Est de la RDC : Washington pousse pour un accord de paix conditionné notamment au retrait des troupes rwandaises

Les rebelles du M23 à Goma
Les rebelles du M23 à Goma

Quelques semaines après la signature d'une déclaration de principes et la transmission d’un premier projet d’accord à Kinshasa et Kigali par le médiateur américain, les discussions progressent en vue de la signature d’un accord de paix dans l’Est de la RDC et la région des Grands Lacs.

Selon des sources proches du dossier citées par Reuters ce mardi 10 juin, les États-Unis promeuvent un accord qui obligerait le Rwanda à retirer ses troupes de l’Est du Congo avant toute signature formelle. L’administration Trump mène ces négociations dans le double objectif de mettre fin aux combats et d’attirer des milliards de dollars d’investissements occidentaux dans cette région riche en minéraux.

Un projet d’accord de paix consulté par Reuters stipule qu’une condition de signature est le retrait des troupes, des armes et du matériel rwandais du Congo. L’authenticité de ce document, non daté, a été confirmée par quatre sources diplomatiques, qui précisent qu’il a été rédigé par des responsables américains. 

« Le projet va au-delà de la déclaration de principes signée en avril à Washington par les ministres des Affaires étrangères des deux pays en présence du secrétaire d’État américain Marco Rubio », rapporte Reuters.

Cette condition risque toutefois de froisser Kigali, qui considère les groupes armés opérant depuis la RDC comme une menace existentielle.

Le Rwanda nie depuis longtemps tout soutien militaire au M23, affirmant que ses forces agissent en état de légitime défense contre l’armée congolaise et les rebelles hutus FDLR liés au génocide de 1994, qui a fait près d’un million de morts, essentiellement des Tutsis.

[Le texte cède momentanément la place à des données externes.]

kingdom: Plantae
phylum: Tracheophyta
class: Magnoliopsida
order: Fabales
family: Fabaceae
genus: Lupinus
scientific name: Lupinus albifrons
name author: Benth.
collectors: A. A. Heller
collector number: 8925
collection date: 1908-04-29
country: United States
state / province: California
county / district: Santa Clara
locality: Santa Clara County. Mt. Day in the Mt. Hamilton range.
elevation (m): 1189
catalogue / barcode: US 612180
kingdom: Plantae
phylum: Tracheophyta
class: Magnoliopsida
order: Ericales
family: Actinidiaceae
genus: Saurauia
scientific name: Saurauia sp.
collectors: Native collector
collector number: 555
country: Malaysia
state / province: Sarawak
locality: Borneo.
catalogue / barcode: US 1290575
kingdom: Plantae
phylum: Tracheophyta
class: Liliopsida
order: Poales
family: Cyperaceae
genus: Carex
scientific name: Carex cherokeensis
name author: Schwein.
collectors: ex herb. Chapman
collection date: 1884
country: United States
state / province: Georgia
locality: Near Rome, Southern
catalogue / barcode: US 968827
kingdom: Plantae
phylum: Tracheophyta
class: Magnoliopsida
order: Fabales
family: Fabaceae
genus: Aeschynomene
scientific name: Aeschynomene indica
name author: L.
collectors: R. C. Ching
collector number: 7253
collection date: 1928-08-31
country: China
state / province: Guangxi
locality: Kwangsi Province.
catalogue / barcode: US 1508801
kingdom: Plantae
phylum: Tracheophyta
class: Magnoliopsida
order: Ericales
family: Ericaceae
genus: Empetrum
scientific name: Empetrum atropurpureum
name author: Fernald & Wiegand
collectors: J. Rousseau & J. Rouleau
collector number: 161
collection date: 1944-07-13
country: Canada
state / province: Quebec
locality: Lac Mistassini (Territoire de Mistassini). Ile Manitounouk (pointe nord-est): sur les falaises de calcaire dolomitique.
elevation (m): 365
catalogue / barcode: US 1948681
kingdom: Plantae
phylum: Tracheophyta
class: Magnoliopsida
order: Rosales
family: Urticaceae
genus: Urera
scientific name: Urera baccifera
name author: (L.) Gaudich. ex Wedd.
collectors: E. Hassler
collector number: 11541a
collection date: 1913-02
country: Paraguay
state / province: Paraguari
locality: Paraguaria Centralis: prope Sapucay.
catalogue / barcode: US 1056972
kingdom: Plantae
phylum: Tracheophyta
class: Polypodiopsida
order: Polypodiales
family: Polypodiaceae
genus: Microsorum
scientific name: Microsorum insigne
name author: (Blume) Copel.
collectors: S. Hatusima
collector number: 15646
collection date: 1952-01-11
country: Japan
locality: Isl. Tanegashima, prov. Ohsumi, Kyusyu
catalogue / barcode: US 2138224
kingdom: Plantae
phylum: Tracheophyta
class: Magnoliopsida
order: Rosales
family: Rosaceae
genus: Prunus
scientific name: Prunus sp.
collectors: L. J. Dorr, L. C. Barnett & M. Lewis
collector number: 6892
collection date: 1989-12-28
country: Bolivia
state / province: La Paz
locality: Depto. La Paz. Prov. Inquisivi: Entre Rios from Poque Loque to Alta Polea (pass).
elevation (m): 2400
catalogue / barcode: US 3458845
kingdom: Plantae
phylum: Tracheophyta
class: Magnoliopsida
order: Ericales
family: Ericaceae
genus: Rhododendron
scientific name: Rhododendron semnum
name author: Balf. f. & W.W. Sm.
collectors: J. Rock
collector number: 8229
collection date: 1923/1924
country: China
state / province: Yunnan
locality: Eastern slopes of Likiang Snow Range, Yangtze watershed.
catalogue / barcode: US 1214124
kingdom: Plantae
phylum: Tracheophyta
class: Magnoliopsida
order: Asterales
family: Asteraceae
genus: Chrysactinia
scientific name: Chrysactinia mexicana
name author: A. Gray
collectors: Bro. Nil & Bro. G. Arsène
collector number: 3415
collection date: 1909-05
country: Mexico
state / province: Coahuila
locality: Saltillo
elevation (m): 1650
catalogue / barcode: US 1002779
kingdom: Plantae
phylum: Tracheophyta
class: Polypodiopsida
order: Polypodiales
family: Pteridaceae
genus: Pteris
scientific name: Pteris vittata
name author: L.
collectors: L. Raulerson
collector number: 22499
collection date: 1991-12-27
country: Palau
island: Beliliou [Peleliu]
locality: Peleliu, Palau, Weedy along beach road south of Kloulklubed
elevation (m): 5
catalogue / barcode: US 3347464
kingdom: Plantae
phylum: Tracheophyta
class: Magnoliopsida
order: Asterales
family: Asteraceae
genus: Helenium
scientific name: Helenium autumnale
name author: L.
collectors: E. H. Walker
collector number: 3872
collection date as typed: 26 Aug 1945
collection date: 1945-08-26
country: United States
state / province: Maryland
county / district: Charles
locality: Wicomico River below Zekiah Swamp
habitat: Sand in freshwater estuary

Toujours selon Reuters, le Rwanda n’avait pas encore officiellement répondu au projet d’accord américain à la date de la semaine dernière. Le ministre rwandais des Affaires étrangères, Olivier Nduhungirehe, a néanmoins déclaré que des experts congolais et rwandais devaient se réunir cette semaine à Washington pour discuter du texte.

Le projet prévoit également un Mécanisme conjoint de coordination sécuritaire. Celui-ci inclurait des observateurs militaires rwandais et étrangers pour aborder les questions sécuritaires, notamment la présence persistante en RDC de milices hutues rwandaises. Les analystes cités par Reuters estiment que le groupe le plus souvent évoqué, les FDLR (Forces démocratiques pour la libération du Rwanda), ne représente plus une menace significative pour Kigali, même si le gouvernement du président Paul Kagame continue de les désigner comme une menace sérieuse.

Toujours selon le même document, Kinshasa s’engagerait à permettre au M23 de participer à un dialogue national « sur un pied d’égalité avec les autres groupes armés non étatiques de la RDC». Une concession importante pour le gouvernement congolais, qui considère le M23 comme un groupe terroriste soutenu par le Rwanda. En parallèle, des pourparlers directs se poursuivent entre Kinshasa et le M23 pour tenter de mettre fin au dernier cycle de combats.

En mai dernier, en marge de sa tournée diplomatique et commerciale en Afrique de l’Ouest, l’ambassadeur Troy Fitrell, haut fonctionnaire du Bureau des affaires africaines au Département d’État américain, avait insisté sur l’urgence d’un accord.

« Je dirais que si vous aviez attendu un accord de paix complet, vous auriez attendu pendant les 30 dernières années. (...) Nous voulons une évolution rapide. Et jusqu’à présent, les choses vont dans ce sens », avait-il déclaré lors d’un briefing de presse en ligne. Il répondait alors à une question sur la stratégie américaine, alors même que les États-Unis signaient à la même période un mémorandum d'entente avec le Rwanda dans le secteur minier.

Cette initiative s’inscrit dans la continuité des efforts diplomatiques américains depuis l’accession de Donald Trump à la présidence. Depuis près de trois décennies, l’Est de la RDC est marqué par la présence de groupes armés locaux et étrangers. Depuis 2021, le conflit oppose principalement les FARDC au groupe rebelle M23, soutenu par Kigali.

Ce mouvement politico-militaire contrôle plusieurs localités stratégiques dans les provinces du Nord-Kivu et du Sud-Kivu, y compris les villes de Goma et Bukavu.

L’annonce de ce projet d’accord intervient alors que Kinshasa et Washington négocient en parallèle un partenariat stratégique dans le domaine des minerais critiques. Objectif : garantir aux entreprises américaines un accès privilégié aux ressources minières stratégiques de la RDC.